The Kumasi Metropolitan Assembly says it is cutting down on “unnecessary cost” as it falls on the central government to help it fight off a debt of ¢52 million.

The Mayor of Kumasi, Sam Pyne, reveals that though a chunk of the Assembly’s debt is accruing from unpaid waste management contractors, he is also holding talks to cut expenditure on certain politicians and individuals in transit whose expenses are borne by the Assembly.

After the current Mayor’s nomination, members of the Assembly demanded payment of the KMA’s debt as a requirement for his confirmation.

The President, Nana Addo Dankwa Akufo-Addo, indicated government could not pay the debts until investigations had been launched into them.

But speaking on Luv FM’s ‘Luv in the Morning’ with David Akuetteh, City Mayor, Sam Pyne disclosed that he is liaising with the Finance Ministry to settle it.

“I have made all the moves, written letters to the Presidency, Chief of Staff, Local Government and Finance Ministries.

KMA cuts down 'unnecessary cost' as it works to defray ¢52m debt

“Three days ago, we had an encounter in Sunyani, a meeting of MMDCEs from Ashanti, Bono Ahafo and the Western North and I had an opportunity to meet the Finance Ministry reps who came and the Minister himself and we are looking at it.”

The Mayor says KMA’s debt excludes interests that may have accrued on them.

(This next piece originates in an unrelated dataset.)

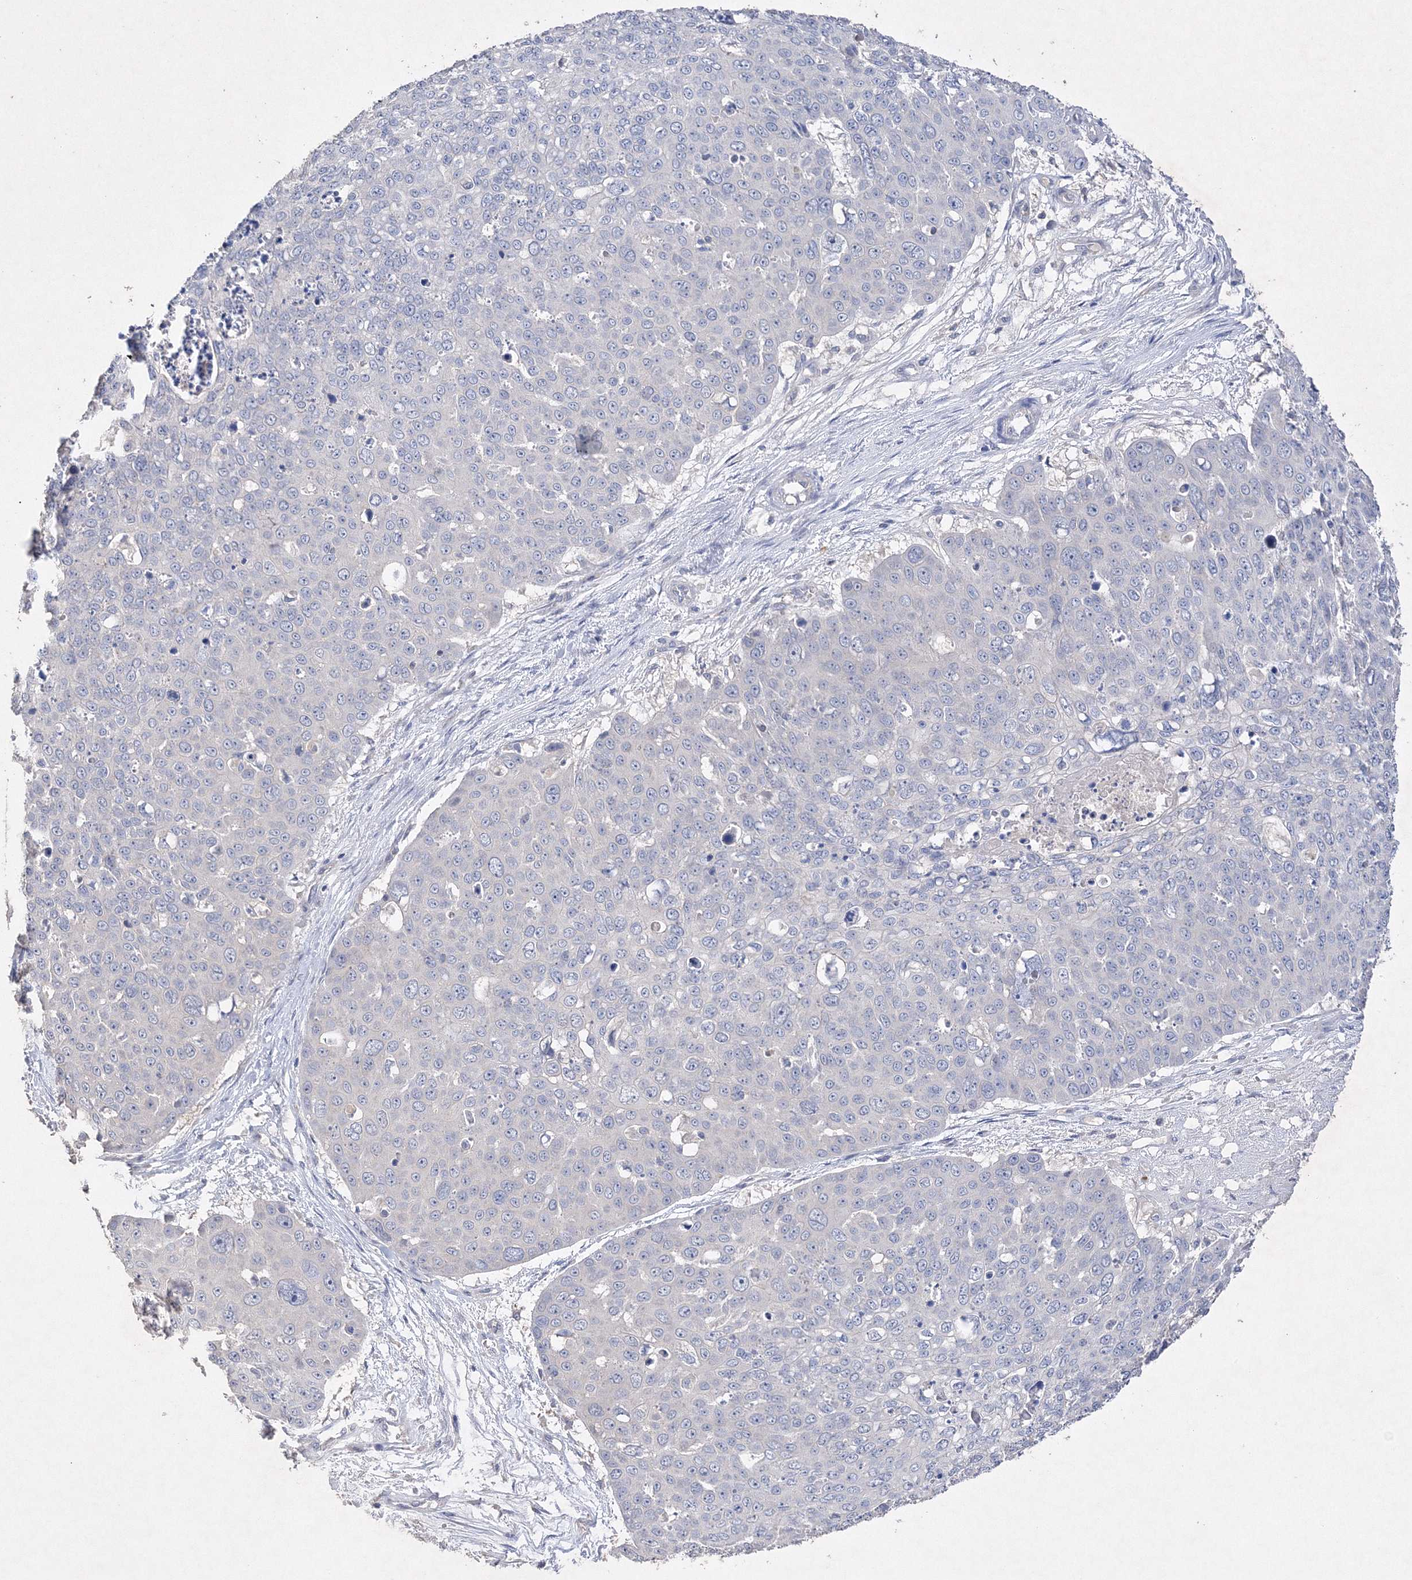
{"staining": {"intensity": "negative", "quantity": "none", "location": "none"}, "tissue": "skin cancer", "cell_type": "Tumor cells", "image_type": "cancer", "snomed": [{"axis": "morphology", "description": "Squamous cell carcinoma, NOS"}, {"axis": "topography", "description": "Skin"}], "caption": "DAB immunohistochemical staining of skin cancer (squamous cell carcinoma) exhibits no significant positivity in tumor cells.", "gene": "GLS", "patient": {"sex": "male", "age": 71}}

“The debt, we were looking at about ¢52 million. But from a conversation with some of them, they are going way back to look at interests that could have accrued but what is on paper and what we are fighting for is the ¢52 million,” the Mayor disclosed.

To cut the expenditure of the KMA, Mr Sam Pyne said he is in talks to stop politicians and certain individuals who are not staff of the Assembly from drawing from its coffers.

He said some of the non-staff when they are on transit in the Garden City take their fuel and other expenses from the Assembly, adding to their mountain of debts.

“We have had a series of meetings, and I had the opportunity to meet some of these people, and I have told them about the situation of the Assembly.

“Henceforth, if it is not in line with the duties at KMA, I don’t think why, somebody from, for example, from ECG headquarters, comes in on a business for ECG and would wish the Assembly to foot their hotel bills. No!” he noted.

“These are certain things that we need to streamline, and we are doing that perfectly. So far, my finance department will tell you, we are cutting down on some of these “unnecessary costs” to the Assembly,” Sam Pyne emphasised.

Some workers of KMA had their salaries in arrears for six months, but City Mayor says four months of those arrears have been and the remainder will be cleared within the shortest possible time.